Things to do.
**1.** Reproduce the raccoon film review verbatim, everything from "The raccoons hunt" down to "Bears from memory.".
**2.** Answer these about the raccoon film review:
(a) Up to how many people was the new suburban community meant to house?
(b) How old is the raccoon named Osho?
(c) What size does the review give for the "raccoon pouch"?
**3.** Extend the raccoon film review past its final sentence.
-- Document passage follows --
In Search Of A New Home
The film follows a group of raccoons (I watched the dub, so we’ll still call them raccoons from here on out) as they try to save their home in Tama Hills from deforestation and housing construction with the intent of a new suburban community meant to house up to 300,000. Up to that point, the raccoons had still lived near humans, but not to feast on their scraps. They had access to farm animals, crops, and other various forms of food that weren’t readily available in the city. They lived in an abandoned farmhouse in the country for a year, until it was demolished, and construction began on what is now referred to as New Tama.
The raccoons hunt and search for a new home, but all of the territories are already occupied by other raccoons. So naturally, they battle over who gets to stay. The raccoons have three forms in the film: the normal, most realistic version that just looks like a normal raccoon, a more caricatured version that walks on two legs and speaks, and a final, minimally detailed version that isn’t seen as often and also resembles rubber hose animation. The raccoons hide the fact that they can walk on two legs, speak, and shape-shift into humans. Their final form is reminiscent of the T-1000’s chrome form in Terminator 2: Judgment Day, when it’s between forms. It’s like it only comes out when they’re overstimulated; a combination of that and someone who tried to draw The Berenstain Bears from memory.
A Big Bag Of Tricks
While the raccoons in the film are based on Japanese raccoon dogs and Japanese folklore, why their testicles are featured so prominently isn’t really explained. Even when the raccoons transform into something with clothes that isn’t human (a lot of the raccoons wear samurai-like attire in battle), the males still have their balls hanging out. Halfway into the film, a 103-year-old raccoon named Osho asks all the male raccoons to meet up in the garden.
Once gathered, he’s all like, “Isn’t this red blanket we’re all sitting on so soft and nice? Just kidding, it’s my raccoon scrote.” They refer to it as a “raccoon pouch” in the film, but this thing is 150 sq ft and somebody (or a team of somebodies. Can you imagine if there was like a “coon junk animation team” in the credits?) had to animate this giant red blanket turning back into a massive, wrinkled gray-ish brown elder scrotum that reverts back to normal size.
-- Document passage concluded --
-- Provided records follows --
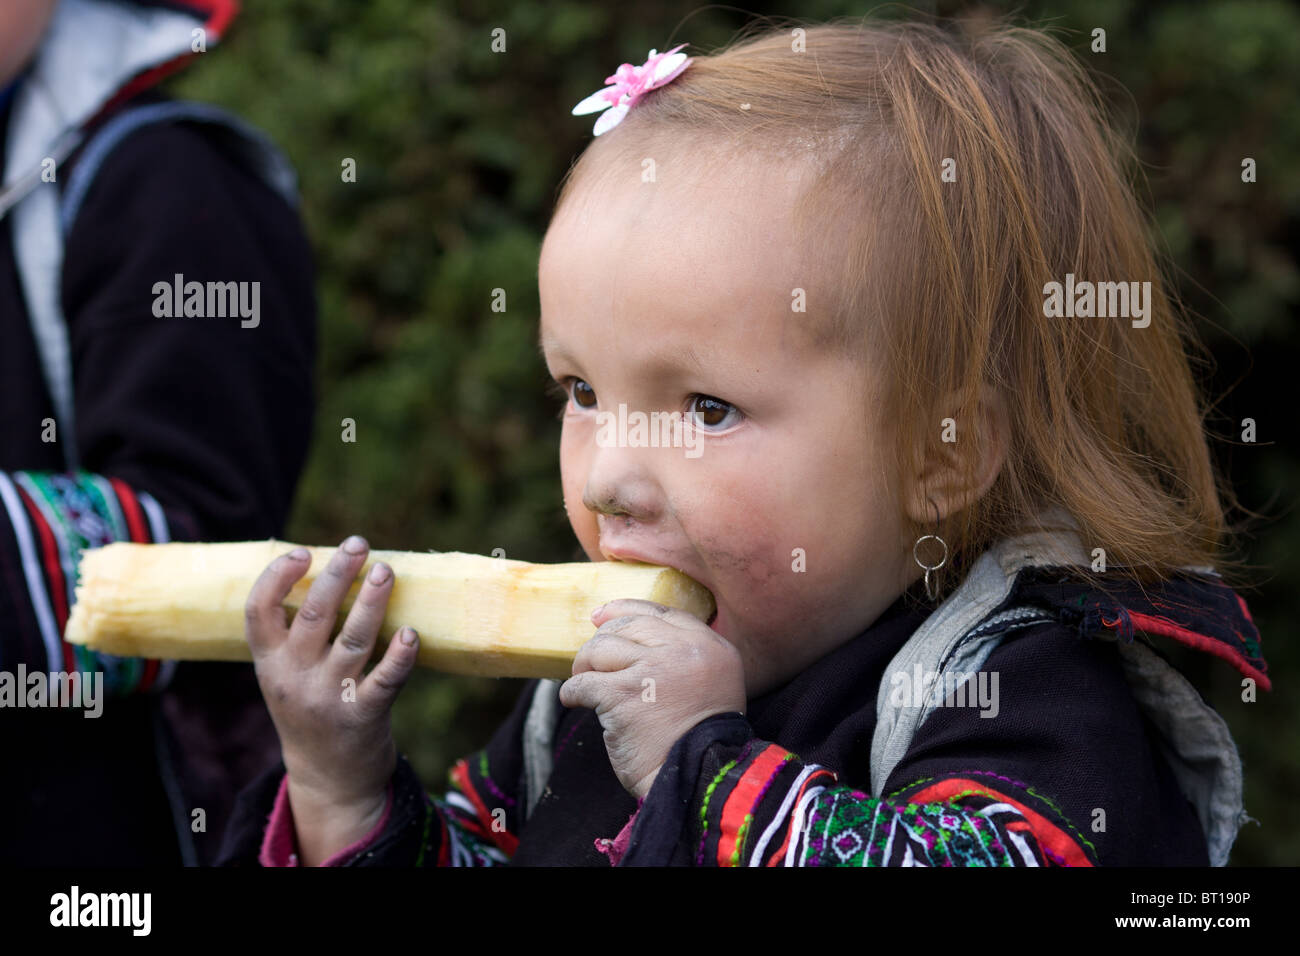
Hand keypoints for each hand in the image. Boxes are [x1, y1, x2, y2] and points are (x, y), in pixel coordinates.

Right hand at [244, 535, 419, 862]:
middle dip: (337, 574)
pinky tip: (411, 634)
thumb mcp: (287, 674)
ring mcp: (328, 697)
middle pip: (314, 615)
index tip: (303, 552)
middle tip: (358, 543)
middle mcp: (294, 677)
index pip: (258, 612)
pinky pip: (385, 680)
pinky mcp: (363, 716)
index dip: (276, 577)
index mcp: (269, 662)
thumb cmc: (312, 706)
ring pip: (353, 639)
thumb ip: (297, 632)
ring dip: (372, 602)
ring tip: (386, 570)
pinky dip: (399, 656)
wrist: (327, 778)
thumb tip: (333, 567)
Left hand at [559, 599, 746, 799]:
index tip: (602, 616)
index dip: (627, 610)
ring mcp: (651, 669)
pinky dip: (572, 692)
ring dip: (584, 665)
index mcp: (712, 646)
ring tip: (583, 682)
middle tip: (588, 660)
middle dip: (602, 639)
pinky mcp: (622, 694)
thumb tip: (630, 640)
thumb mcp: (714, 687)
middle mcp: (684, 650)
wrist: (699, 780)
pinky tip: (573, 701)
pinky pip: (584, 683)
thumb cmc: (702, 742)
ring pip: (601, 648)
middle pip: (629, 625)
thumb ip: (686, 659)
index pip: (662, 612)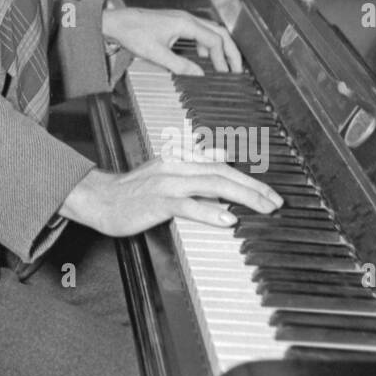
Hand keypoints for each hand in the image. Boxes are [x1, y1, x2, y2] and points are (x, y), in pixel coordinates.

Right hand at [61, 153, 282, 236]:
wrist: (98, 198)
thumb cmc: (132, 191)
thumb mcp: (165, 172)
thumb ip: (192, 166)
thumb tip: (220, 161)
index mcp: (179, 157)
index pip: (222, 165)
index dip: (249, 178)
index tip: (270, 193)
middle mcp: (176, 165)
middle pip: (223, 172)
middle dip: (254, 187)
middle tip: (276, 202)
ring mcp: (167, 182)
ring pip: (212, 183)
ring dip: (243, 196)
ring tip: (264, 208)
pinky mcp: (157, 201)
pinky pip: (188, 204)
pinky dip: (210, 210)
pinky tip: (228, 218)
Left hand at [102, 5, 242, 74]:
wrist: (118, 22)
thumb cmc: (134, 33)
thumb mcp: (157, 54)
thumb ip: (180, 65)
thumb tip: (199, 75)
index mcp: (186, 24)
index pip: (215, 40)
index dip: (223, 58)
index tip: (226, 73)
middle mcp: (187, 19)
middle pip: (219, 32)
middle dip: (231, 50)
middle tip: (237, 68)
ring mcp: (182, 19)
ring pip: (211, 31)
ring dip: (219, 47)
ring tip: (222, 65)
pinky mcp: (176, 22)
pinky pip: (199, 31)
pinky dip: (206, 44)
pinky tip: (202, 57)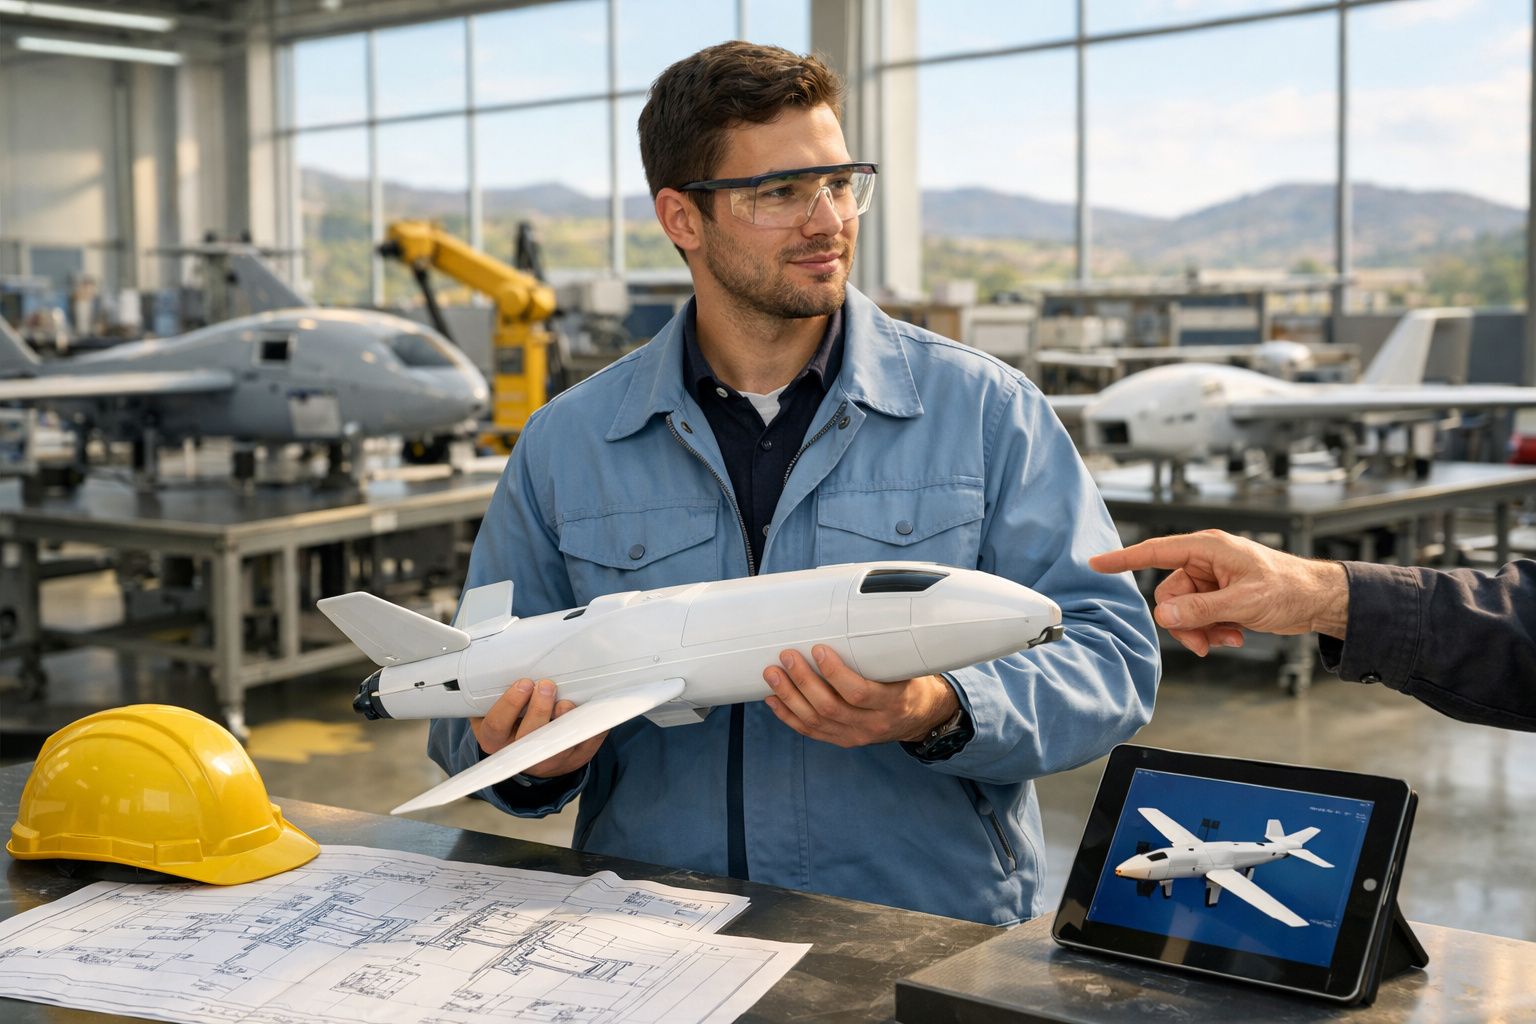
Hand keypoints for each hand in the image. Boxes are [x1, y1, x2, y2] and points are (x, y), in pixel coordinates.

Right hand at [469, 678, 606, 778]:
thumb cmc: (512, 721)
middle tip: (548, 685)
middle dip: (539, 710)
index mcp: (495, 740)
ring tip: (568, 702)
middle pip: (528, 737)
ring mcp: (549, 761)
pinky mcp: (574, 759)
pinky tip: (592, 710)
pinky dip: (592, 726)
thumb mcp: (494, 709)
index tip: (524, 683)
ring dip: (565, 721)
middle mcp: (520, 754)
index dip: (509, 704)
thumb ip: (498, 692)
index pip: (496, 725)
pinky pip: (586, 745)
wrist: (531, 751)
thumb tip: (515, 663)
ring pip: (558, 747)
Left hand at [762, 645, 958, 747]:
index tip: (818, 649)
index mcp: (892, 702)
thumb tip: (858, 611)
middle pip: (830, 707)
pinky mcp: (842, 740)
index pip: (858, 692)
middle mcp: (873, 723)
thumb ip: (885, 650)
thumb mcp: (907, 667)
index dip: (835, 672)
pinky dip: (788, 716)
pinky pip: (810, 731)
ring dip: (789, 697)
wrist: (918, 717)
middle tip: (787, 656)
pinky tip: (773, 699)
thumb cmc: (909, 683)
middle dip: (803, 680)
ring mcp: (855, 735)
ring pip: (815, 720)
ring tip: (773, 674)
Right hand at [1089, 529, 1349, 655]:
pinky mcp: (1219, 596)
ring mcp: (1211, 580)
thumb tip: (1164, 616)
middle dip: (1184, 622)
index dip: (1124, 559)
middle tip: (1205, 642)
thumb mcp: (1243, 602)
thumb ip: (1200, 610)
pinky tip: (1234, 636)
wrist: (1318, 601)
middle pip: (1169, 594)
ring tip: (1227, 638)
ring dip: (1201, 629)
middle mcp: (1205, 561)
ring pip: (1182, 610)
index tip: (1097, 564)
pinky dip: (1212, 630)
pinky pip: (1198, 616)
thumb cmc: (1290, 588)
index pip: (1155, 551)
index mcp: (1208, 548)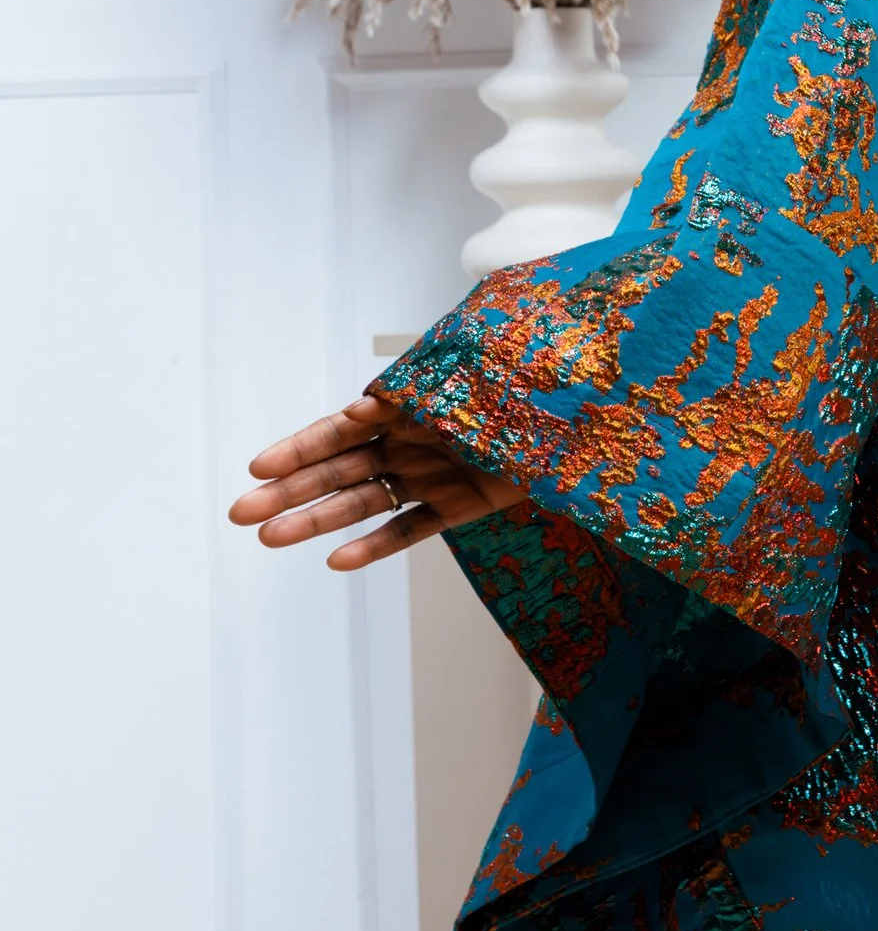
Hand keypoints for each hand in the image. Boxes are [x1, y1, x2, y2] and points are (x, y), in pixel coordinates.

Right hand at [229, 392, 523, 571]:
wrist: (583, 410)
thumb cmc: (525, 377)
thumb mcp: (470, 369)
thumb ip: (418, 387)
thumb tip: (364, 402)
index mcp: (406, 405)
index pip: (339, 429)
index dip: (299, 448)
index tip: (256, 468)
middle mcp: (411, 442)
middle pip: (339, 470)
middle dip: (288, 490)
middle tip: (240, 514)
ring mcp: (432, 475)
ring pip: (363, 503)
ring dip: (317, 520)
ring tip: (271, 539)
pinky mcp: (461, 506)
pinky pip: (412, 530)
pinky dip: (376, 546)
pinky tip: (337, 561)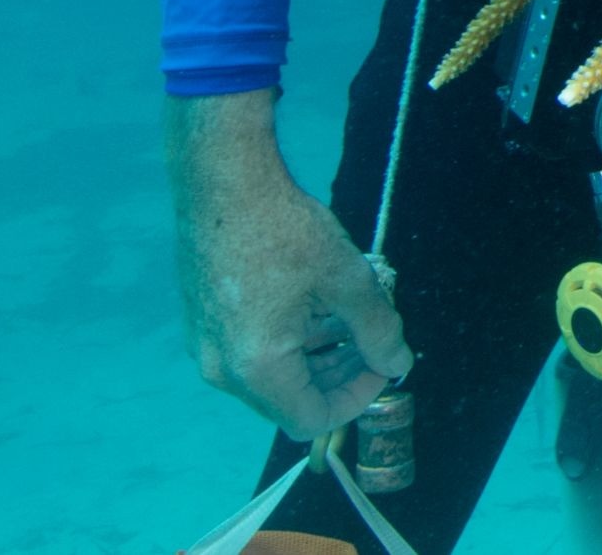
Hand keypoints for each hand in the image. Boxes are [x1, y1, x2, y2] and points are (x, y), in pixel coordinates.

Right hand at [166, 89, 410, 439]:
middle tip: (375, 339)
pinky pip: (251, 352)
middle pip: (291, 400)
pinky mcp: (202, 324)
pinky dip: (289, 341)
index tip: (383, 362)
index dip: (357, 399)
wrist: (222, 182)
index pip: (312, 420)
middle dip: (340, 377)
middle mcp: (221, 369)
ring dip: (317, 358)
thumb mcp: (348, 280)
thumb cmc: (285, 229)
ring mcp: (206, 347)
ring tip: (351, 316)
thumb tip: (399, 366)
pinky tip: (317, 304)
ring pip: (272, 377)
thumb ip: (378, 331)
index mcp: (256, 367)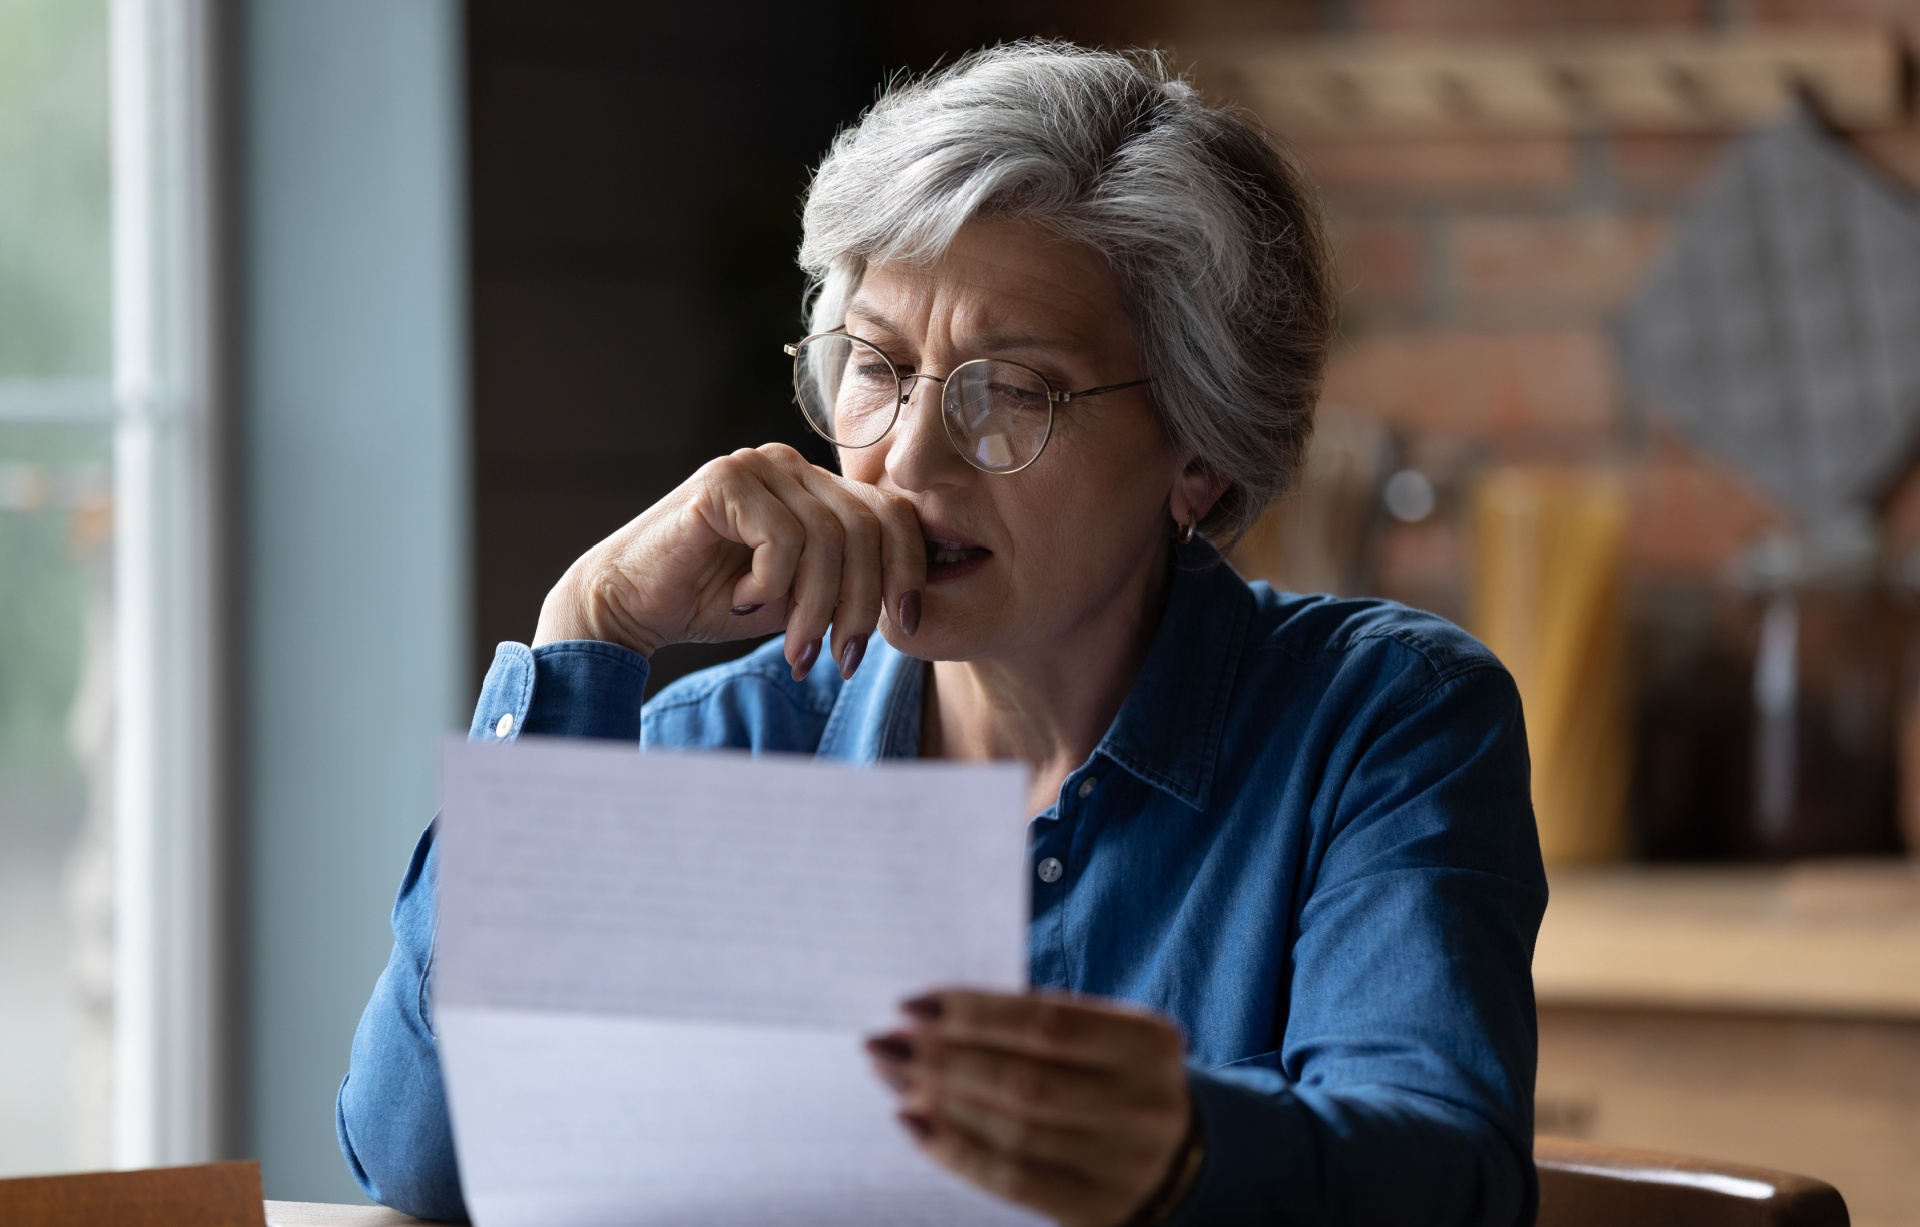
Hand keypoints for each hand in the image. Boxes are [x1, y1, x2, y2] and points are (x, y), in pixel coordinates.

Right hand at [533, 443, 925, 678]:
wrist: (629, 606)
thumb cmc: (715, 603)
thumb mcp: (802, 598)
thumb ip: (850, 585)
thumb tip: (914, 607)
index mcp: (816, 485)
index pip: (892, 513)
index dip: (907, 572)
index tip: (906, 627)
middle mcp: (790, 465)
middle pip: (867, 528)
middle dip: (861, 604)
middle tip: (839, 657)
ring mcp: (756, 466)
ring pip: (828, 539)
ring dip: (815, 608)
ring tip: (794, 647)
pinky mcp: (722, 482)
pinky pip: (782, 539)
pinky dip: (770, 585)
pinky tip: (741, 600)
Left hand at [866, 990, 1192, 1226]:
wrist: (1177, 1158)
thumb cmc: (1112, 1078)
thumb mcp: (1101, 1039)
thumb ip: (1034, 1026)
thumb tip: (928, 1017)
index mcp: (1148, 1041)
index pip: (1045, 1021)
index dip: (972, 1012)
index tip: (910, 1004)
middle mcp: (1144, 1102)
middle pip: (1023, 1081)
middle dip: (942, 1060)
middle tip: (883, 1043)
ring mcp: (1125, 1162)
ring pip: (1013, 1132)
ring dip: (940, 1103)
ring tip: (893, 1079)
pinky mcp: (1098, 1207)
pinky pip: (1013, 1180)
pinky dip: (955, 1152)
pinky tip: (916, 1126)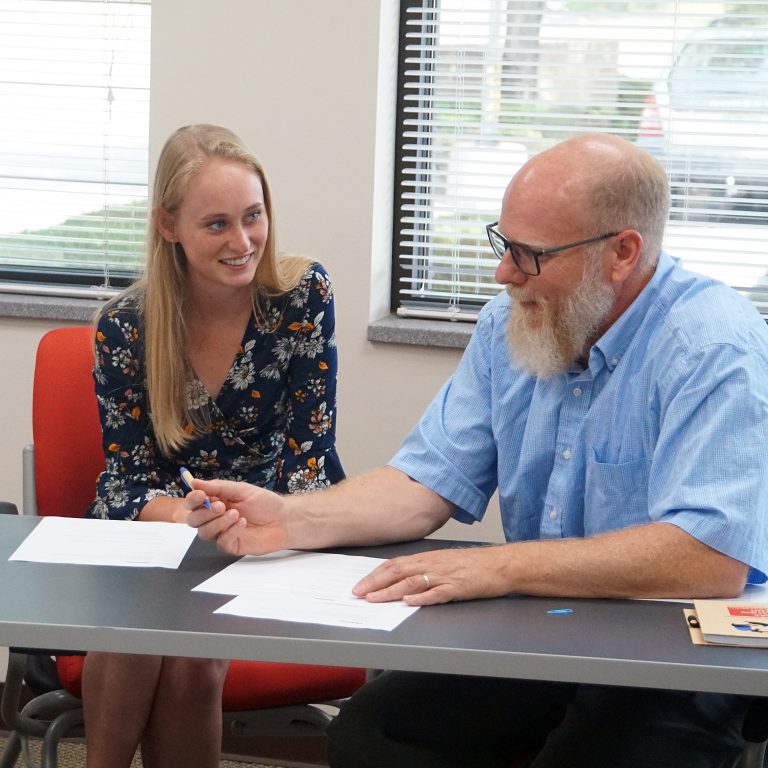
-- Provided records concluded --
Answers to the exercise.
**1.**
The raccoons hunt and search for a new home, but all of the territories are already occupied by other raccoons. So naturally, they battle over who gets to stay. The raccoons have three forms in the film: the normal, most realistic version that just looks like a normal raccoon, a more caricatured version that walks on two legs and speaks, and a final, minimally detailed version that isn’t seen as often and also resembles rubber hose animation. The raccoons hide the fact that they can walk on two legs, speak, and shape-shift into humans. Their final form is reminiscent of the T-1000’s chrome form in Terminator 2: Judgment Day, when it’s between forms. It’s like it only comes out when they’re overstimulated; a combination of that and someone who tried to draw The Berenstain Bears from memory.

**2.**
(a) Up to 300,000.
(b) 103 years old.
(c) 150 sq ft.

**3.**
Raccoon nutsack physics get more intricate as the film bounces on. Its first form may be stretched into a blanket, but the pouches eventually evolve into becoming a huge bullfrog, a hot air balloon, a parachute, an Indiana Jones-sized boulder, and a ship chock full of treasure. To be fair, the last one involves a 999-year-old raccoon that goes senile, and transforms his ballsack into a big enough boat to house a bunch of fake treasure (these are all illusions powered by magic scrotums; nutsack ghosts, if you will) and dozens of raccoons sailing off to their deaths.
Song, Dance, And Sack-Driven Logic
Pom Poko has this crazy sack-driven concept that makes it seem as if raccoons should rule the forest and anything they set their eyes on. But the film is quick to point out how lazy they are and that they don’t take anything seriously. After every small accomplishment, they want to throw a party. Even if one of them is passionate about getting revenge on the humans destroying their homes, they’re quick to drop it at the thought of tempura or any other delicious food.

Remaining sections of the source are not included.